I have a vector of domain names, and I want to check if they are archived by the Wayback Machine. However, the vector is a bit long and it takes a lot of time to check domains one by one. So, I wanted to use furrr and parallelize the process. However, when I use future_map variants, I receive Service Unavailable (HTTP 503) error.
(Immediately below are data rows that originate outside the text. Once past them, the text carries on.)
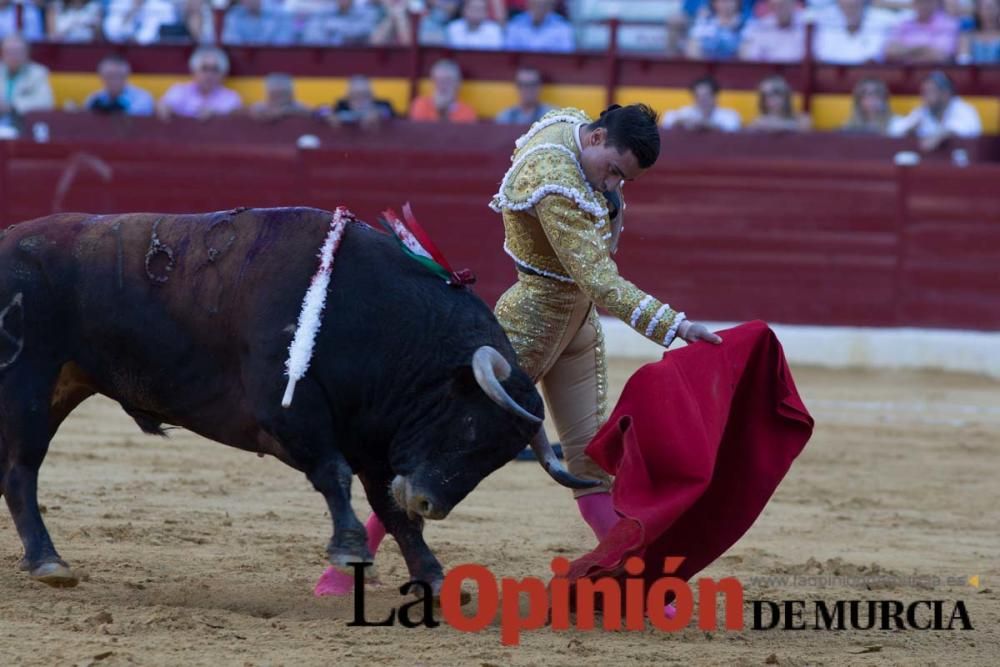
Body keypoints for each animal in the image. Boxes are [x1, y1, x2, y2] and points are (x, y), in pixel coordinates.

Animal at [0, 207, 592, 588]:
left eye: (498, 459)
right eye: (470, 426)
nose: (431, 502)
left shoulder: (372, 441)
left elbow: (391, 511)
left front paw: (433, 576)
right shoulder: (288, 416)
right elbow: (334, 475)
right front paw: (351, 551)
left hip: (60, 386)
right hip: (27, 386)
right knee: (20, 471)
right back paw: (48, 562)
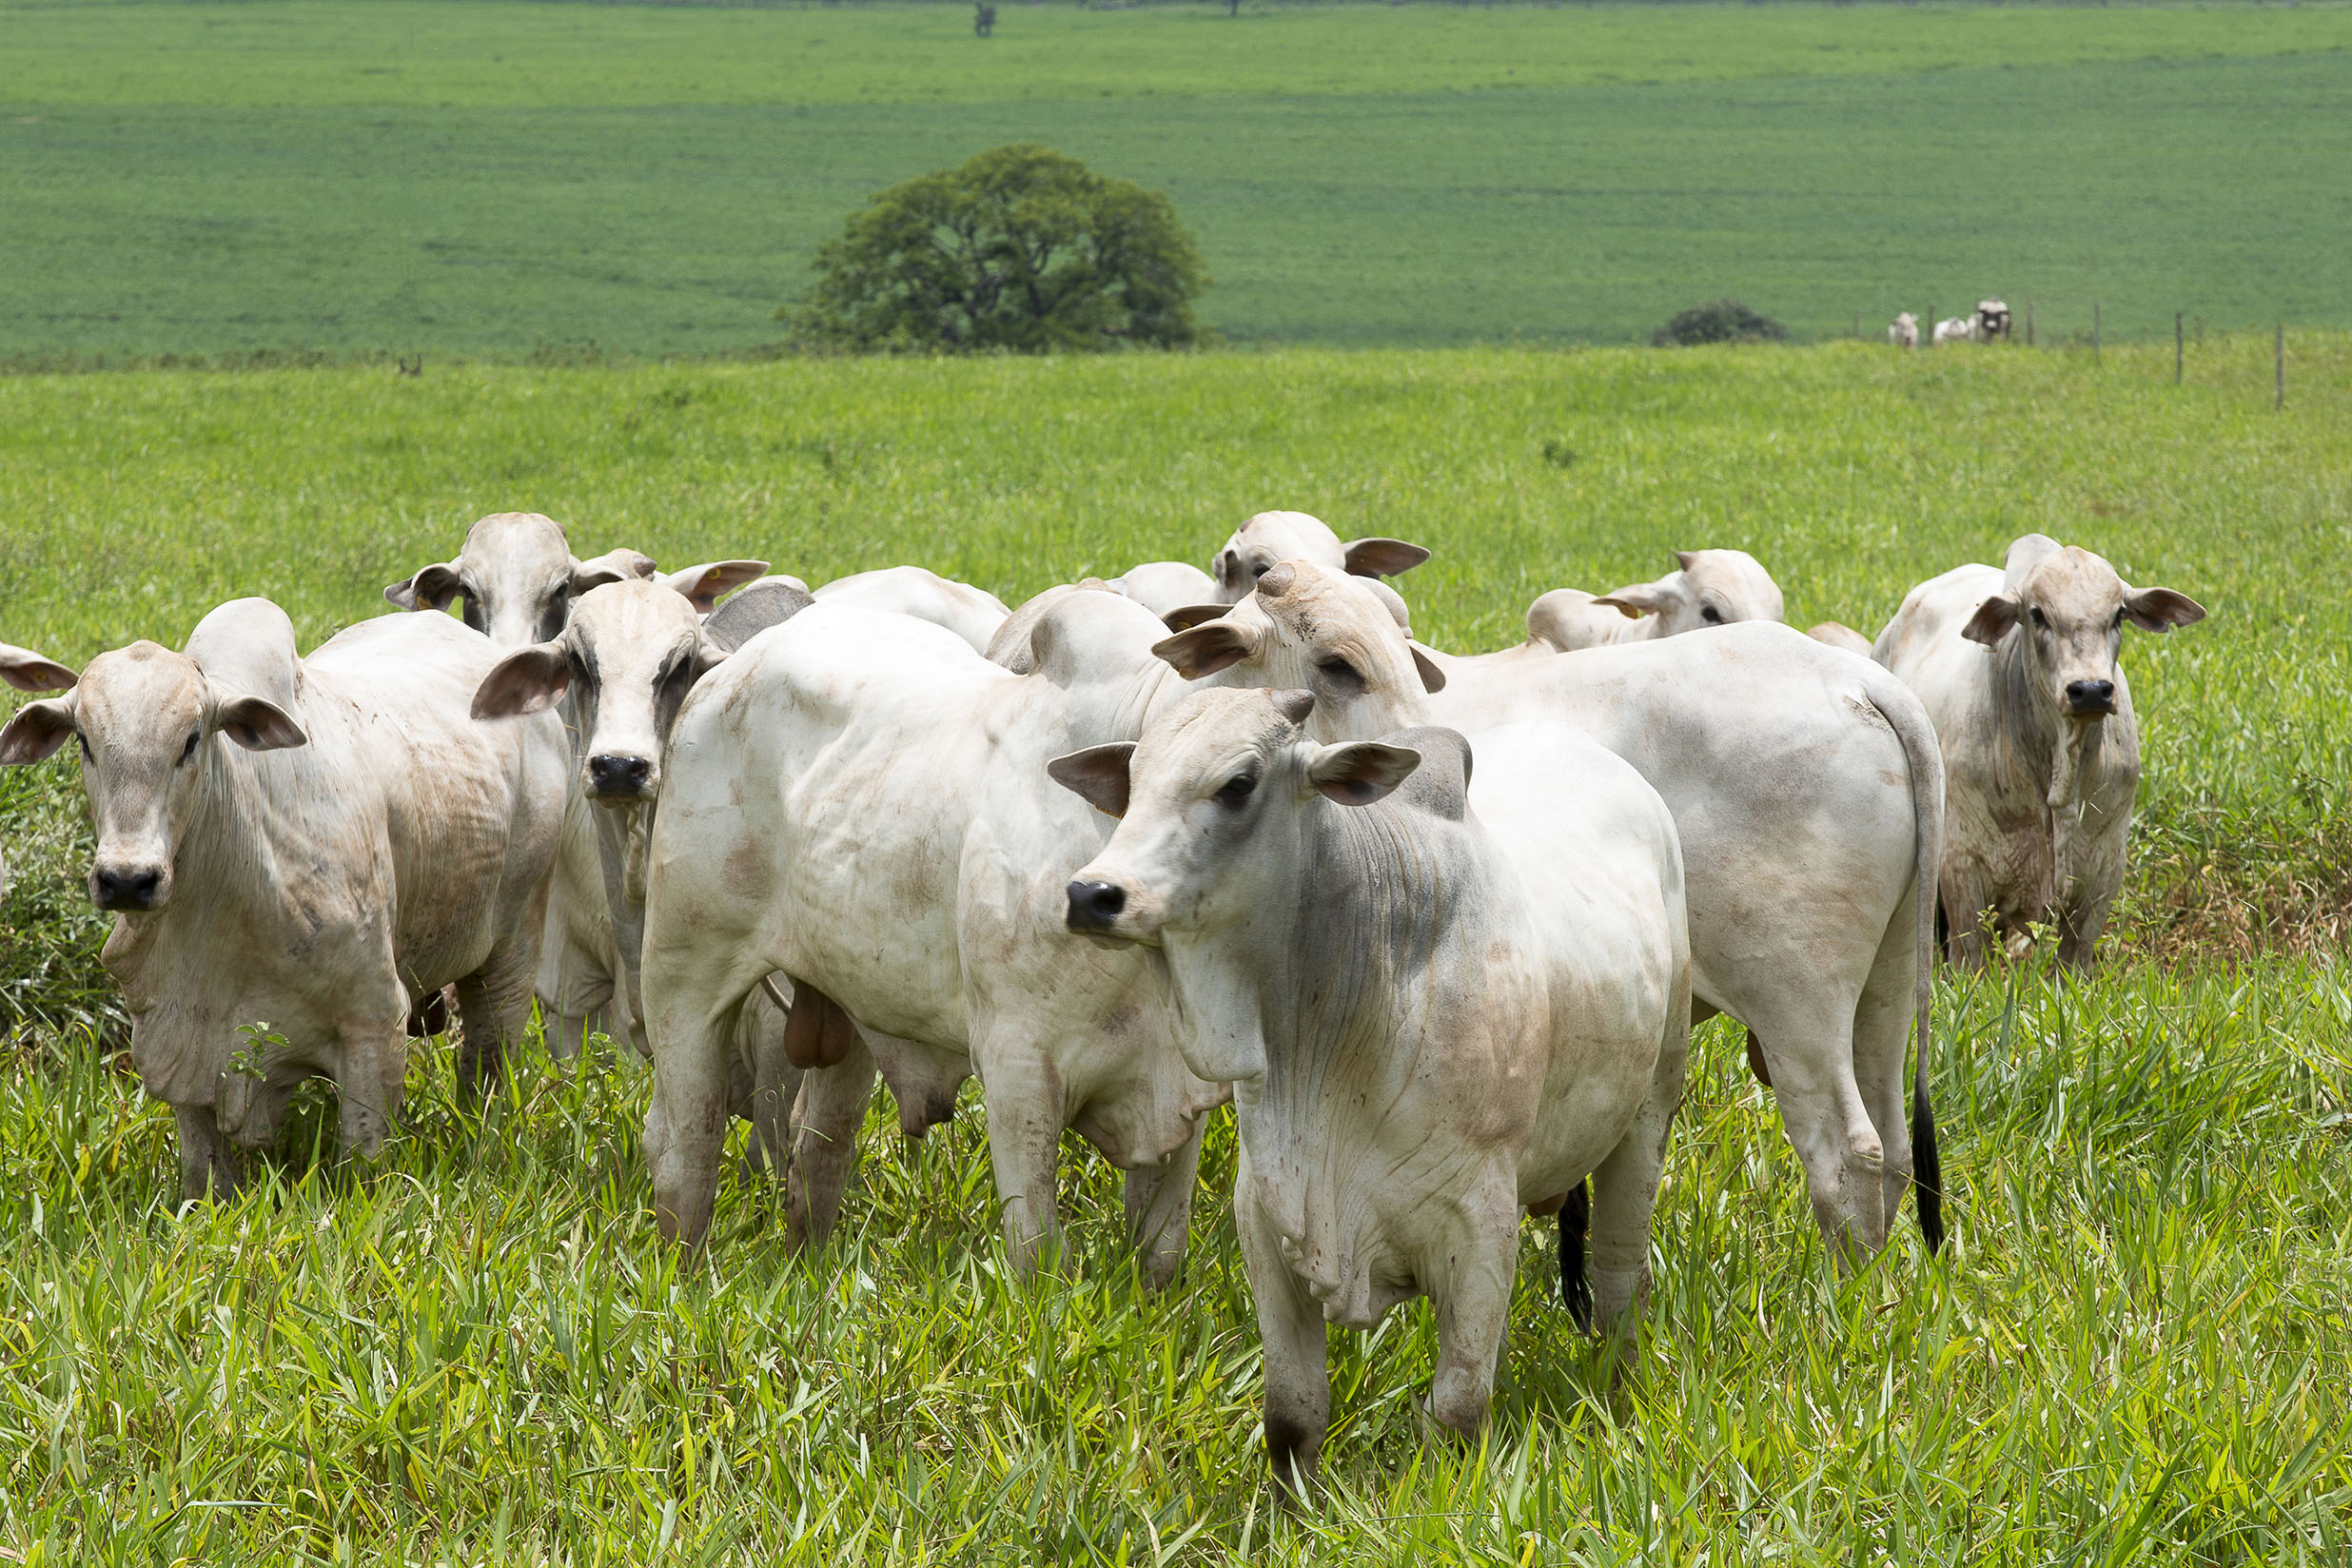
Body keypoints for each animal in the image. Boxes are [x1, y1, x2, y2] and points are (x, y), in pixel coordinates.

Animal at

Is there a way to solve this problem? Is there another way to speed up API access?
Here is the reprex:
library(tidyverse)
library(wayback)
library(furrr)
#> Loading required package: future
plan(multiprocess)
domain_vec <- read_csv("/Users/berkcandeniz/Desktop/bw_sample.csv") %>%
pull(domain)
#> Parsed with column specification:
#> cols(
#> domain = col_character()
#> )
archive_check <- future_map_dfr(
.x = domain_vec, # the vector of domains
.f = archive_available # the function from the wayback package
)
#> Error in ...future.f(...future.x_jj, ...): Service Unavailable (HTTP 503).
Created on 2019-04-23 by the reprex package (v0.2.1.9000)
Can you give couple of examples of services you are trying to connect to? We don't have access to your CSV file and for this problem I would imagine having just couple of actual links in your reprex should be sufficient.
But just to clarify, if you use archive_available with one of the domains directly, then everything works correctly?
It's possible that, since you got 503, then there is some rate-throttling happening and you can only get n requests per second. Bob Rudis has a package that allows you to check that for a given domain.
Also, you can try wrapping your function into purrr::safely or something to see whether there is a specific domain that causing you trouble.